(What to do) Could you reproduce the items word for word, starting at their very first line and stopping after the line that contains "2015-01-22 328"?

(Extracted entries)
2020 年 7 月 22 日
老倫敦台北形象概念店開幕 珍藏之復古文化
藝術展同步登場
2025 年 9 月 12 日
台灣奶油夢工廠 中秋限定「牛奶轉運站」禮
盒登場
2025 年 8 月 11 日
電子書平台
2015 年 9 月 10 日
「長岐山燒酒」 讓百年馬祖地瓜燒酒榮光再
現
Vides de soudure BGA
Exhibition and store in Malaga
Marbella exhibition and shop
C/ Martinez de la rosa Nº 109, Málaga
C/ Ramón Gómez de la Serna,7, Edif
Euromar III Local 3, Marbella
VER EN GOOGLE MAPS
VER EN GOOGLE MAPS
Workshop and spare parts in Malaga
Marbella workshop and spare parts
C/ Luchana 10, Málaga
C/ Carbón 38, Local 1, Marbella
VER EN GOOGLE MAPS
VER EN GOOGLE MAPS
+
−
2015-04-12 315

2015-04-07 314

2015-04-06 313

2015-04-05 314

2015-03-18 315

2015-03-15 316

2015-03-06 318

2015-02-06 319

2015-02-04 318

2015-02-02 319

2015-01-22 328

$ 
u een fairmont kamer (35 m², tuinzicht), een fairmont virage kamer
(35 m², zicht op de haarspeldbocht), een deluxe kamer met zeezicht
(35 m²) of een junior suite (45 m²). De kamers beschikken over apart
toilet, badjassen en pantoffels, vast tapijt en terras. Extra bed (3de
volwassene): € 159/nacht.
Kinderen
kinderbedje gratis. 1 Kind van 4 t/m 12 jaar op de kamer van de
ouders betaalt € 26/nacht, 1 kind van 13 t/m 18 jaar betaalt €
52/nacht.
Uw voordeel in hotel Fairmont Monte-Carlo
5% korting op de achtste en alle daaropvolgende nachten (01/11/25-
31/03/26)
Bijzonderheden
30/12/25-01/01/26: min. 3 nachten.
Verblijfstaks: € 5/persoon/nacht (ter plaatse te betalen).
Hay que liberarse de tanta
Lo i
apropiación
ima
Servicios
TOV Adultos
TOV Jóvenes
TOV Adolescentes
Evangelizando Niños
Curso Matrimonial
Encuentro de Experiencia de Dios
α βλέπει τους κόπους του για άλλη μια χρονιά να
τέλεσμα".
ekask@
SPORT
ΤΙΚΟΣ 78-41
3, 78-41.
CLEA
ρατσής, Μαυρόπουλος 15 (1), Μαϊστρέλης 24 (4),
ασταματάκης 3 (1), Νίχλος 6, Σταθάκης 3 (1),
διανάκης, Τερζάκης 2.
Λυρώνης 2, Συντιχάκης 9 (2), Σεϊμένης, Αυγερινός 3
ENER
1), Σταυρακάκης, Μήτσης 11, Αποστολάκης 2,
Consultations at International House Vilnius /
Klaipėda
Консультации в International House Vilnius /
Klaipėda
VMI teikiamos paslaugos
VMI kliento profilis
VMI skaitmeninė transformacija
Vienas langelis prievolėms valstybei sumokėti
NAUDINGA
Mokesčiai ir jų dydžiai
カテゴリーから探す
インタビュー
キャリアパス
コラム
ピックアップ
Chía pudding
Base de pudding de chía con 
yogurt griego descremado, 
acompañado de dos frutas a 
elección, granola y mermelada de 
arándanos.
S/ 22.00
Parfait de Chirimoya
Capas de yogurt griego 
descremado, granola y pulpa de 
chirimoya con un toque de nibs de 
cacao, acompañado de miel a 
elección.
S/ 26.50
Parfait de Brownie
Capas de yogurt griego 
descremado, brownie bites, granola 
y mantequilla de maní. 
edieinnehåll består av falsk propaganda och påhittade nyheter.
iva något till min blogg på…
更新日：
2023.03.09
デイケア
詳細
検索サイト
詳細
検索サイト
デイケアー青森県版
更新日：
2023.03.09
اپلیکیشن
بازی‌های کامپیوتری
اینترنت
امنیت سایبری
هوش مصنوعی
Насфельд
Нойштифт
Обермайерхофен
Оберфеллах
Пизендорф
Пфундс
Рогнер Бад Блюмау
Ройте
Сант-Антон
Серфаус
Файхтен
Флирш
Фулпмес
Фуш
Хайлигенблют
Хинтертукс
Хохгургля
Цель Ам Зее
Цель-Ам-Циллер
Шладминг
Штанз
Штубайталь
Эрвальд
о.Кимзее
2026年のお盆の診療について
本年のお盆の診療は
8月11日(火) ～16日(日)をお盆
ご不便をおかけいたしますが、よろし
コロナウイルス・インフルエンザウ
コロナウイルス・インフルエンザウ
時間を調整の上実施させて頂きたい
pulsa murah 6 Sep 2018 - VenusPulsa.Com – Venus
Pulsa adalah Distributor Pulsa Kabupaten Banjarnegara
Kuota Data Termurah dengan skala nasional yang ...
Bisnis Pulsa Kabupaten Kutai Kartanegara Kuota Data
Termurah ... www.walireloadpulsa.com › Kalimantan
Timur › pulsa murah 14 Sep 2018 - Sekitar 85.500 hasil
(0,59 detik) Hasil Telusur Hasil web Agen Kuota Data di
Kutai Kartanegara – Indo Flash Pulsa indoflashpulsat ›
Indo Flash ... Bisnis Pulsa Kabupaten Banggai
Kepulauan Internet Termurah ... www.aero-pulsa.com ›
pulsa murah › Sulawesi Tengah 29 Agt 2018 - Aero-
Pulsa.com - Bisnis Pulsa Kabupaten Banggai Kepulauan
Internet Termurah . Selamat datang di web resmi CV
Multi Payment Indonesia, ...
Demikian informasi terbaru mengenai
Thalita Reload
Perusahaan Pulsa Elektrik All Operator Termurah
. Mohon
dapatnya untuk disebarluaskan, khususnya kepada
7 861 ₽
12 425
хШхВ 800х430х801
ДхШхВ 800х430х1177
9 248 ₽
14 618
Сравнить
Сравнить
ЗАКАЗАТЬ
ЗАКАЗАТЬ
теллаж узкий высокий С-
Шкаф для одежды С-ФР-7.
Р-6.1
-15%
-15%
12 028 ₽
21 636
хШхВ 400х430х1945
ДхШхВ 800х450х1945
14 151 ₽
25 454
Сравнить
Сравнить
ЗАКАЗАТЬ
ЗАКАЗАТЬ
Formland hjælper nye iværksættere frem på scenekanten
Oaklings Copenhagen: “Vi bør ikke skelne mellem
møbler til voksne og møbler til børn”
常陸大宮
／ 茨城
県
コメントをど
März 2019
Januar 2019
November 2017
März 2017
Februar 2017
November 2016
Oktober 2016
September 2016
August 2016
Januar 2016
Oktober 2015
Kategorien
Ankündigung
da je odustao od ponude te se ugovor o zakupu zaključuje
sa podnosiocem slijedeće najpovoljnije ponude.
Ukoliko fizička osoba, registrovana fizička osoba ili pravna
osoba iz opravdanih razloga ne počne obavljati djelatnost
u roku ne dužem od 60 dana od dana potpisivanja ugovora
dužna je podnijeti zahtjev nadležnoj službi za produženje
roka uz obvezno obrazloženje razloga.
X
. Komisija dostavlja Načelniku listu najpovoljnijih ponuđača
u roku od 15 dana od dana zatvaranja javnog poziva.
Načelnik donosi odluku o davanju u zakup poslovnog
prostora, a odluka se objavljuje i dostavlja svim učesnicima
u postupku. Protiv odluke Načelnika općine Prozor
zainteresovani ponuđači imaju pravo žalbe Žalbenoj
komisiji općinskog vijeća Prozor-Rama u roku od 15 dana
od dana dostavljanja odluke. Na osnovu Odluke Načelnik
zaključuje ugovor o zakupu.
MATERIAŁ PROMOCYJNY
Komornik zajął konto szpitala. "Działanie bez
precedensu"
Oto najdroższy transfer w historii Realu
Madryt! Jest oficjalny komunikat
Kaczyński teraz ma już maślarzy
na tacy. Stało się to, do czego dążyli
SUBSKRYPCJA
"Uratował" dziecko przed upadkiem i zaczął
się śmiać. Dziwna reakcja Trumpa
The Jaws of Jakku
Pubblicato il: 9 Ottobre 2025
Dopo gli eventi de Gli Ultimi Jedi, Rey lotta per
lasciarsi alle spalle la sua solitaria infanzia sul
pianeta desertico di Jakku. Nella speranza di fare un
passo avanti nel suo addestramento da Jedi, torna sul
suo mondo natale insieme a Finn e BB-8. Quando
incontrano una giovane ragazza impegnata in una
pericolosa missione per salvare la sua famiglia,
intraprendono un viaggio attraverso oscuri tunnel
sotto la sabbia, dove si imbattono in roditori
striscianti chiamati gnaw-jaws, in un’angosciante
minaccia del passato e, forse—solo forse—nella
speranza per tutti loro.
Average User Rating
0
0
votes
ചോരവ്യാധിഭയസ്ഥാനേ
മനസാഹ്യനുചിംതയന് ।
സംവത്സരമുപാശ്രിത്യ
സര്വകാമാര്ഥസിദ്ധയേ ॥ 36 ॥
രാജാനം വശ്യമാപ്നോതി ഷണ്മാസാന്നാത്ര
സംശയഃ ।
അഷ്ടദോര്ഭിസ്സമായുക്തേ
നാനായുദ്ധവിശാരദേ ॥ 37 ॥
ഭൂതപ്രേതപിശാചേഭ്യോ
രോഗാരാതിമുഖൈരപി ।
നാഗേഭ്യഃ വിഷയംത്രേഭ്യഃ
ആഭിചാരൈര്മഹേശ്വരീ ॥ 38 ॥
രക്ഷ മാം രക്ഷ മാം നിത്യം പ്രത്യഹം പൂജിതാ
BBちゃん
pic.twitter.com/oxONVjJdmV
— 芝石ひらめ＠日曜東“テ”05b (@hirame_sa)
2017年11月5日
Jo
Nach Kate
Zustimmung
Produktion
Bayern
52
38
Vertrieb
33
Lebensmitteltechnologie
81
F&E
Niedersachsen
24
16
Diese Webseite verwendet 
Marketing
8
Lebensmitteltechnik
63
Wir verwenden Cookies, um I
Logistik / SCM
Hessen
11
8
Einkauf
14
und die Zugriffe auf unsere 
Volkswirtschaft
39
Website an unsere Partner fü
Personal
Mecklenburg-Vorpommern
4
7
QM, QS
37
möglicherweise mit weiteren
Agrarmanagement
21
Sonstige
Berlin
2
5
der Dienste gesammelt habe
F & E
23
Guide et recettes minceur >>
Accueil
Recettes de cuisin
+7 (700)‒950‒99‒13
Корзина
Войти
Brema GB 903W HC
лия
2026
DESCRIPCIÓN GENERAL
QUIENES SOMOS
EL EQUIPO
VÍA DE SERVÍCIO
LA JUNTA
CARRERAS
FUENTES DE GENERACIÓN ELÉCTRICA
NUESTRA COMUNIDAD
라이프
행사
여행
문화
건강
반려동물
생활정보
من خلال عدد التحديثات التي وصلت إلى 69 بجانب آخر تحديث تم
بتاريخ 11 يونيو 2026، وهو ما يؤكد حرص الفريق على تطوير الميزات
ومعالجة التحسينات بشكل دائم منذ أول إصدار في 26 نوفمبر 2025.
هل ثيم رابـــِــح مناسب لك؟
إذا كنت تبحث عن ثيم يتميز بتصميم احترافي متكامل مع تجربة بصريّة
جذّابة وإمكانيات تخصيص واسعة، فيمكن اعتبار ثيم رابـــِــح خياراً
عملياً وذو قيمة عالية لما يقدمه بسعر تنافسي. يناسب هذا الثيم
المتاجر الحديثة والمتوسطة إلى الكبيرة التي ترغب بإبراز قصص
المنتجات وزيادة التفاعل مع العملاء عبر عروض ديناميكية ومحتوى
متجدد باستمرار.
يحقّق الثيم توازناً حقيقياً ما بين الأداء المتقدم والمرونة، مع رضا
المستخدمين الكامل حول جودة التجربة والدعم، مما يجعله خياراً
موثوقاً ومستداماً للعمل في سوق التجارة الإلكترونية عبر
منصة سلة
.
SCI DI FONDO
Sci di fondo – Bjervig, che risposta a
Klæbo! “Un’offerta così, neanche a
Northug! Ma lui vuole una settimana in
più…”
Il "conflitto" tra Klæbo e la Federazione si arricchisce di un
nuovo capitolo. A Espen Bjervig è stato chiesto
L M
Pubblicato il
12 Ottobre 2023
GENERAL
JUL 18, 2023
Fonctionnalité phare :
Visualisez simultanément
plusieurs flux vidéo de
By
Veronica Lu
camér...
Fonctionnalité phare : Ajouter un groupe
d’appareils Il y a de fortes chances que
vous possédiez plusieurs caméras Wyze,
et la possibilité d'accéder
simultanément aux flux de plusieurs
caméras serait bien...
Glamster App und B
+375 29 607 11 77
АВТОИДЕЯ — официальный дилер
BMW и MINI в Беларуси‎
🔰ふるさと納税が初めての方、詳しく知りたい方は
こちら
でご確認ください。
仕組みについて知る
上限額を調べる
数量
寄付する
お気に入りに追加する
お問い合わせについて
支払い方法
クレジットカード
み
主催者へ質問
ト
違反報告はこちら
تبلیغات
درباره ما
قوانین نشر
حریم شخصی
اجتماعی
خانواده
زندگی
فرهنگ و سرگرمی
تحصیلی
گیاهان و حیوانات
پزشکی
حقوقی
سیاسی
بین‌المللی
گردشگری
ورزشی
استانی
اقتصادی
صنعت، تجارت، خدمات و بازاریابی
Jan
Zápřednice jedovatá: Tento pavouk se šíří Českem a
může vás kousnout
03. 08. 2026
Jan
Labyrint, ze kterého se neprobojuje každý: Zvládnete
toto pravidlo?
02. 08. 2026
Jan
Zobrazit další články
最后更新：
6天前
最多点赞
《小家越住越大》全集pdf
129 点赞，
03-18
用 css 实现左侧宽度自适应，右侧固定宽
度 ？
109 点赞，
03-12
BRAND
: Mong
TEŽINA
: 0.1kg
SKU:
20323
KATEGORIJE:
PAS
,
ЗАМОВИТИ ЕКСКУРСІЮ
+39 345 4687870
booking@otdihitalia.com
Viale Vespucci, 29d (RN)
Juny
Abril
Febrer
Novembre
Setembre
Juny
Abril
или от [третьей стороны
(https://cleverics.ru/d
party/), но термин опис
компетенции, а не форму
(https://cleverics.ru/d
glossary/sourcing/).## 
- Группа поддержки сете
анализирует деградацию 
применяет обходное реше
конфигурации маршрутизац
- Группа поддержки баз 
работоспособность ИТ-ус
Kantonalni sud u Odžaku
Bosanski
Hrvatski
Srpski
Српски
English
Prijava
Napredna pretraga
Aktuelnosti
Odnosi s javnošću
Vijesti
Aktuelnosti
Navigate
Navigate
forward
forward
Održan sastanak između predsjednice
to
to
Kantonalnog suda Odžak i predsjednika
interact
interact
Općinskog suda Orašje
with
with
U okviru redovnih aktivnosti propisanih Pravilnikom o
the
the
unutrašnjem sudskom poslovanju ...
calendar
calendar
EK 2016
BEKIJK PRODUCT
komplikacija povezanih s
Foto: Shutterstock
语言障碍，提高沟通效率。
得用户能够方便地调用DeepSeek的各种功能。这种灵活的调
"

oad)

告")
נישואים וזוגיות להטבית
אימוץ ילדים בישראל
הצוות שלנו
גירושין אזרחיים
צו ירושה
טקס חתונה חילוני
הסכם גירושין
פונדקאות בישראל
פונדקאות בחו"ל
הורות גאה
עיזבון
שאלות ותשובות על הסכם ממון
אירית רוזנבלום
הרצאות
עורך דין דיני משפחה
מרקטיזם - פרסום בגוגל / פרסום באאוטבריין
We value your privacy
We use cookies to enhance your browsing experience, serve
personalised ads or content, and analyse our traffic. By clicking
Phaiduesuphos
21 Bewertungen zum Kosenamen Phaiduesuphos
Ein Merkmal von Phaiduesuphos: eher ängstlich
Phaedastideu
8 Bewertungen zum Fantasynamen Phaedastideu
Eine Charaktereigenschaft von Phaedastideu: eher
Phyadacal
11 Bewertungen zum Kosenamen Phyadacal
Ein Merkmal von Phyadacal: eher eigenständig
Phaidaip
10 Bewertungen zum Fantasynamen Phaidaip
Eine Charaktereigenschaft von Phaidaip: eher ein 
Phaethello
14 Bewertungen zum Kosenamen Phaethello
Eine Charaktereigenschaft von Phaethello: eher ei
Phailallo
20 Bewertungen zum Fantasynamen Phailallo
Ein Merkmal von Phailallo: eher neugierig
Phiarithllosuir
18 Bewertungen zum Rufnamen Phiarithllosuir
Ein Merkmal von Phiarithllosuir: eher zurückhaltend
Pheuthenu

(Expected output)
2020 年 7 月 22 日
老倫敦台北形象概念店開幕 珍藏之復古文化
藝術展同步登場
2025 年 9 月 12 日
台灣奶油夢工廠 中秋限定「牛奶轉運站」禮
盒登場
2025 年 8 月 11 日
電子書平台
2015 年 9 月 10 日
「長岐山燒酒」 讓百年馬祖地瓜燒酒榮光再
現
Vides de soudure BGA
Exhibition and store in Malaga
Marbella exhibition and shop
C/ Martinez de la rosa Nº 109, Málaga
C/ Ramón Gómez de la Serna,7, Edif
Euromar III Local 3, Marbella
VER EN GOOGLE MAPS
VER EN GOOGLE MAPS
Workshop and spare parts in Malaga
Marbella workshop and spare parts
C/ Luchana 10, Málaga
C/ Carbón 38, Local 1, Marbella
VER EN GOOGLE MAPS
VER EN GOOGLE MAPS
+
−
2015-04-12 315

2015-04-07 314

2015-04-06 313

2015-04-05 314

2015-03-18 315

2015-03-15 316

2015-03-06 318

2015-02-06 319

2015-02-04 318

2015-02-02 319

2015-01-22 328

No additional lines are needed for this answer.